PROVIDED RECORDS below:

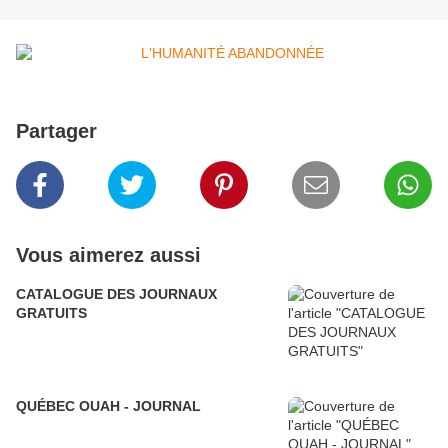
Partager
Vous aimerez aussi
CATALOGUE DES JOURNAUX
GRATUITS
QUÉBEC OUAH - JOURNAL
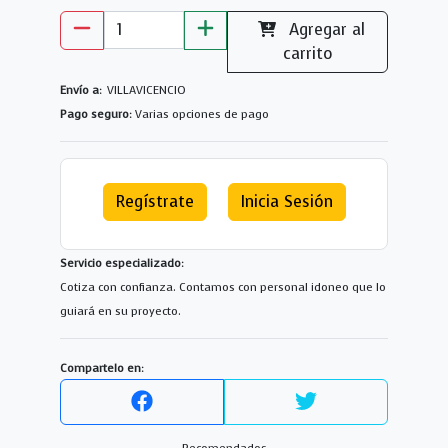
Agregar al
carrito
Envío a:
VILLAVICENCIO
Pago seguro:
Varias opciones de pago
Regístrate
Inicia Sesión
Servicio especializado:
Cotiza con confianza. Contamos con personal idoneo que lo
guiará en su proyecto.
Compartelo en:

End of PROVIDED RECORDS.

REQUIRED WORK — Return the lines above exactly; the images are not part of the copy.

WRITTEN REPLY —
Partager
Vous aimerez aussi
CATALOGUE DES JOURNAUX
GRATUITS
QUÉBEC OUAH - JOURNAL
Agregar al
carrito
Envío a:
VILLAVICENCIO
Pago seguro:
Varias opciones de pago
Regístrate
Inicia Sesión
Servicio especializado:
Cotiza con confianza. Contamos con personal idoneo que lo
guiará en su proyecto.
Compartelo en:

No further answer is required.